_Material shown_
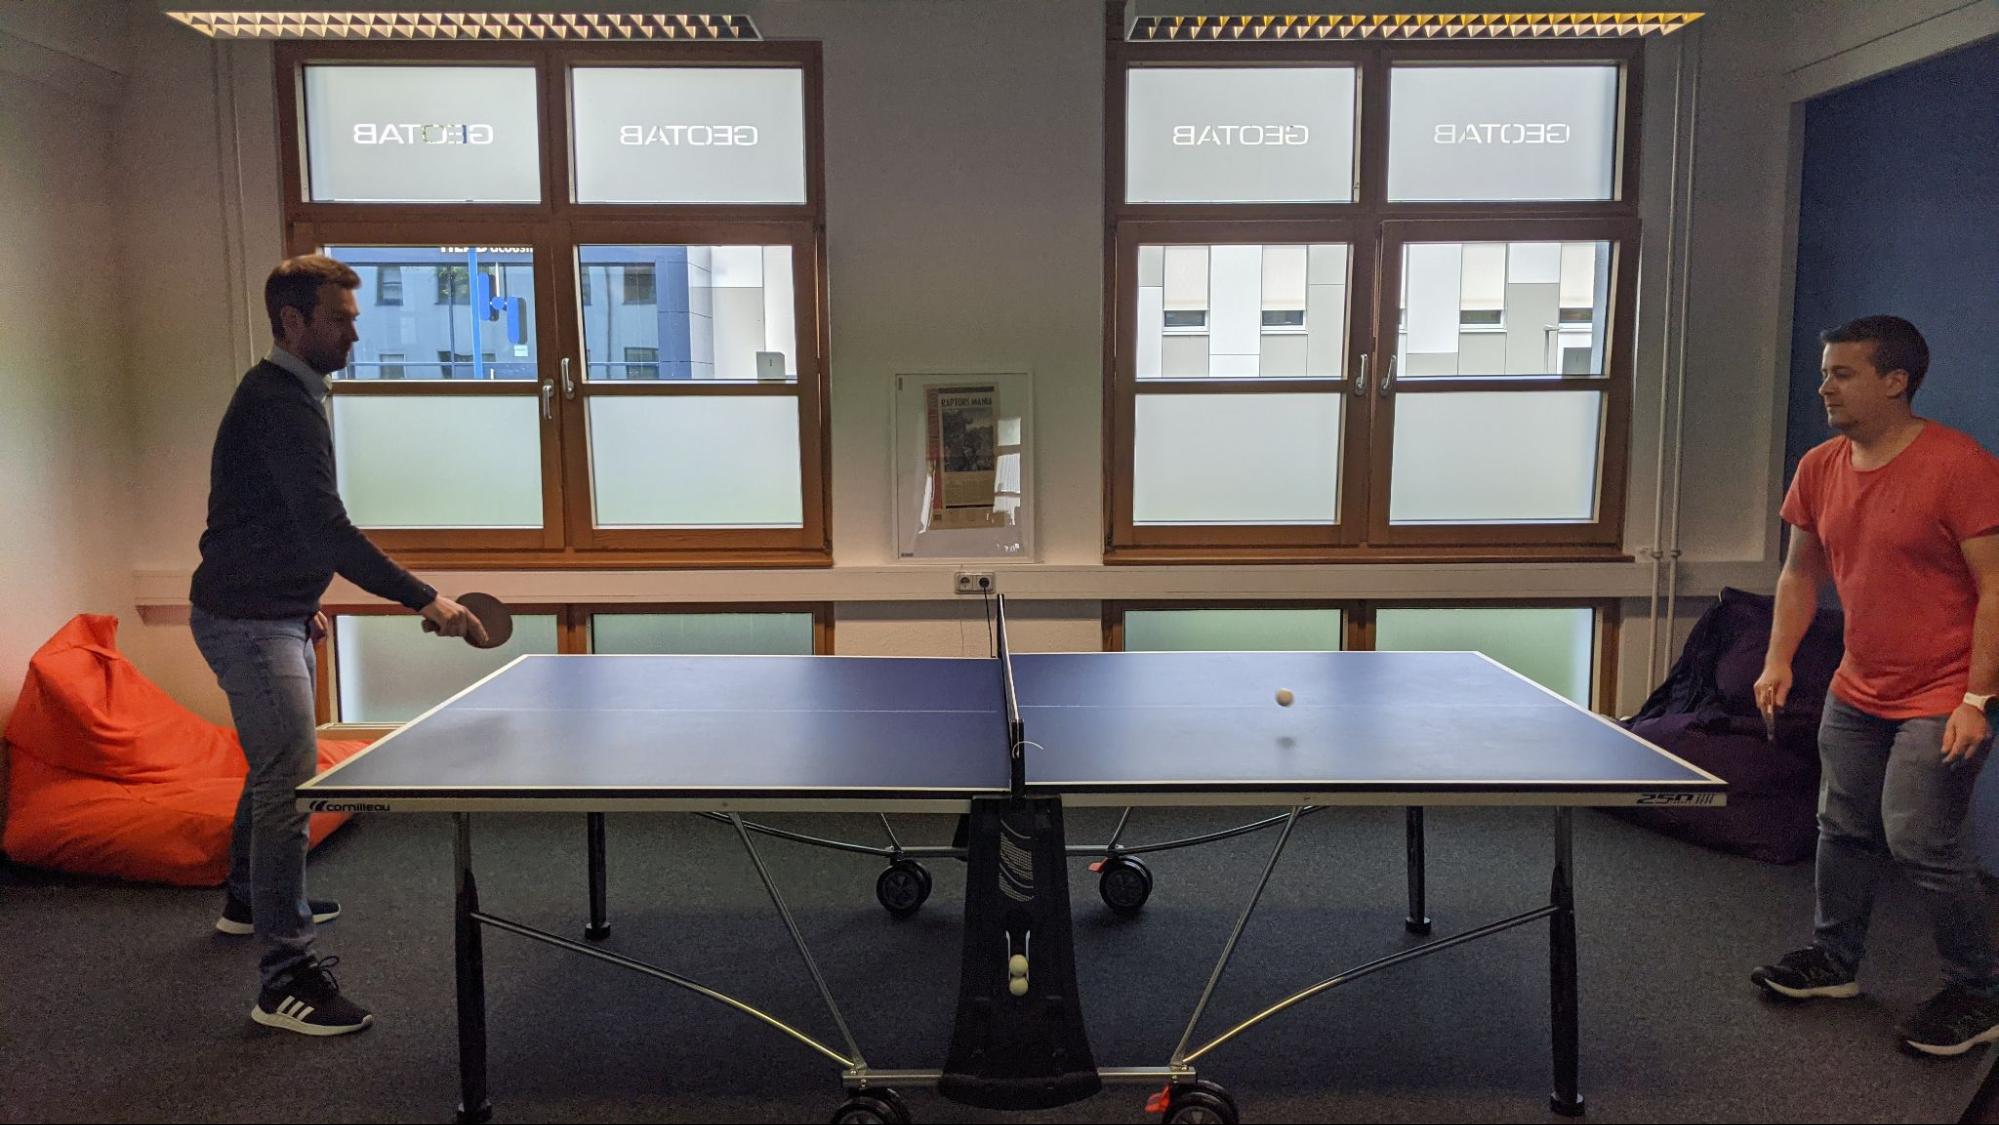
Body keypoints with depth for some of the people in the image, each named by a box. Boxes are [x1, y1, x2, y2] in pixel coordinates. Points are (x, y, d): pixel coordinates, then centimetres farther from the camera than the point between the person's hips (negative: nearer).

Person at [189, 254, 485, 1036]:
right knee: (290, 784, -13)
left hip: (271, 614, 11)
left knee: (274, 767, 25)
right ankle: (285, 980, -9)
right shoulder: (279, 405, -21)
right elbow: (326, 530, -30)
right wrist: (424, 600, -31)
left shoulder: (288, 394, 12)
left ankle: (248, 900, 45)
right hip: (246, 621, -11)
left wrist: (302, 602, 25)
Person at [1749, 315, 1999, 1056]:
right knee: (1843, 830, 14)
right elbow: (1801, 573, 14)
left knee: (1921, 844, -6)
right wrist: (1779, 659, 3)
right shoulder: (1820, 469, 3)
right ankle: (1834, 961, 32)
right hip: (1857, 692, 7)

_Required action_
Format the lines of the records as a numbered list, starting at the line with "left wrist: (302, 602, 25)" and running through the final line of the records, both included. Leave out any blank lines.

_Written reply_
1. left wrist: (302, 602, 25)
2. Person at [1749, 315, 1999, 1056]:
3. right knee: (1843, 830, 14)
4. right elbow: (1801, 573, 14)
5. left knee: (1921, 844, -6)
6. right wrist: (1779, 659, 3)
7. right shoulder: (1820, 469, 3)
8. right ankle: (1834, 961, 32)
9. right hip: (1857, 692, 7)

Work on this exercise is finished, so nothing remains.